[[ PROVIDED DATA, beginning ]]

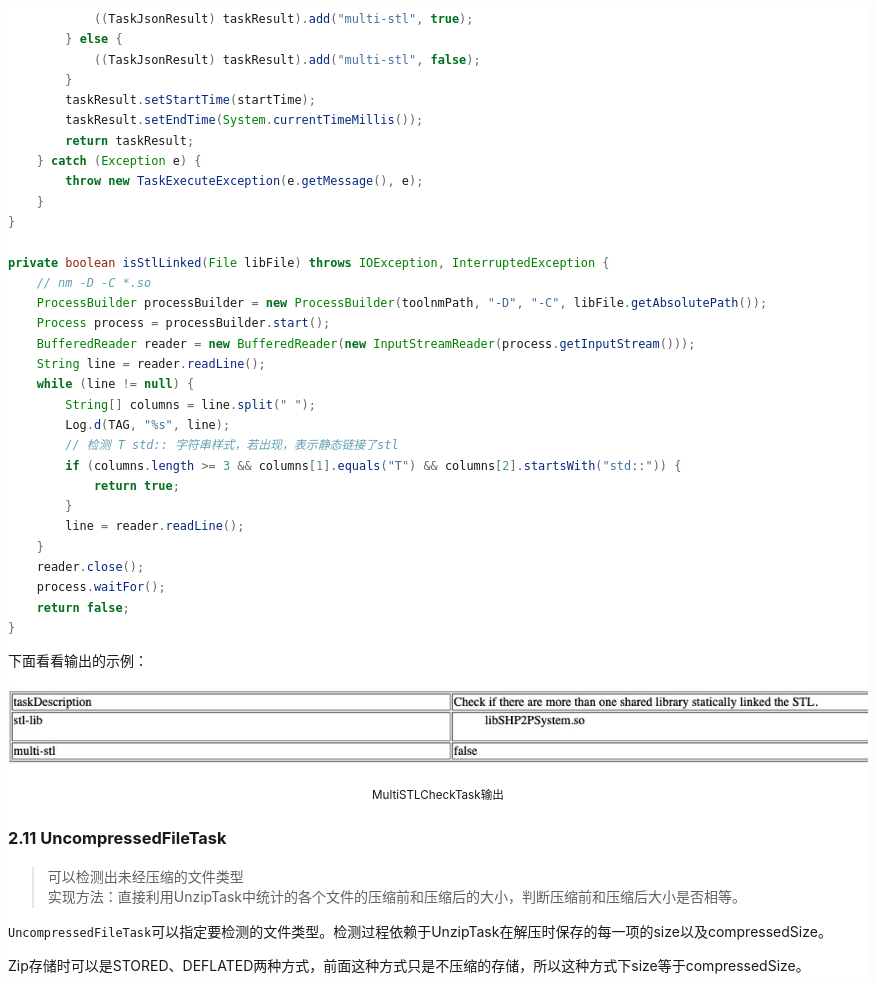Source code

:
 ```java
            ((TaskJsonResult) taskResult).add("multi-stl", true);
        } else {
            ((TaskJsonResult) taskResult).add("multi-stl", false);
        }
        taskResult.setStartTime(startTime);
        taskResult.setEndTime(System.currentTimeMillis());
        return taskResult;
    } catch (Exception e) {
        throw new TaskExecuteException(e.getMessage(), e);
    }
}

private boolean isStlLinked(File libFile) throws IOException, InterruptedException {
    // nm -D -C *.so
    ProcessBuilder processBuilder = new ProcessBuilder(toolnmPath, "-D", "-C", libFile.getAbsolutePath());
    Process process = processBuilder.start();
    BufferedReader reader = new BufferedReader(new InputStreamReader(process.getInputStream()));
    String line = reader.readLine();
    while (line != null) {
        String[] columns = line.split(" ");
        Log.d(TAG, "%s", line);
        // 检测 T std:: 字符串样式，若出现，表示静态链接了stl
        if (columns.length >= 3 && columns[1].equals("T") && columns[2].startsWith("std::")) {
            return true;
        }
        line = reader.readLine();
    }
    reader.close();
    process.waitFor();
    return false;
}
```

下面看看输出的示例：

![apkchecker multi stl check](/assets/images/android/apk_checker_multi_stl_check.jpg)  
<center><small>MultiSTLCheckTask输出</small></center>

### 2.11 UncompressedFileTask

> 可以检测出未经压缩的文件类型  
> 实现方法：直接利用UnzipTask中统计的各个文件的压缩前和压缩后的大小，判断压缩前和压缩后大小是否相等。

`UncompressedFileTask`可以指定要检测的文件类型。检测过程依赖于UnzipTask在解压时保存的每一项的size以及compressedSize。  

Zip存储时可以是STORED、DEFLATED两种方式，前面这种方式只是不压缩的存储，所以这种方式下size等于compressedSize。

[[ PROVIDED DATA, end ]]

Reproduce, exactly and with nothing added, the lines from the one that includes "<center><small" through the last line of the material.

**RESPONSE**
<center><small>MultiSTLCheckTask输出</small></center>

### 2.11 UncompressedFileTask

> 可以检测出未经压缩的文件类型  
> 实现方法：直接利用UnzipTask中统计的各个文件的压缩前和压缩后的大小，判断压缩前和压缩后大小是否相等。

`UncompressedFileTask`可以指定要检测的文件类型。检测过程依赖于UnzipTask在解压时保存的每一项的size以及compressedSize。  

Zip存储时可以是STORED、DEFLATED两种方式，前面这种方式只是不压缩的存储，所以这种方式下size等于compressedSize。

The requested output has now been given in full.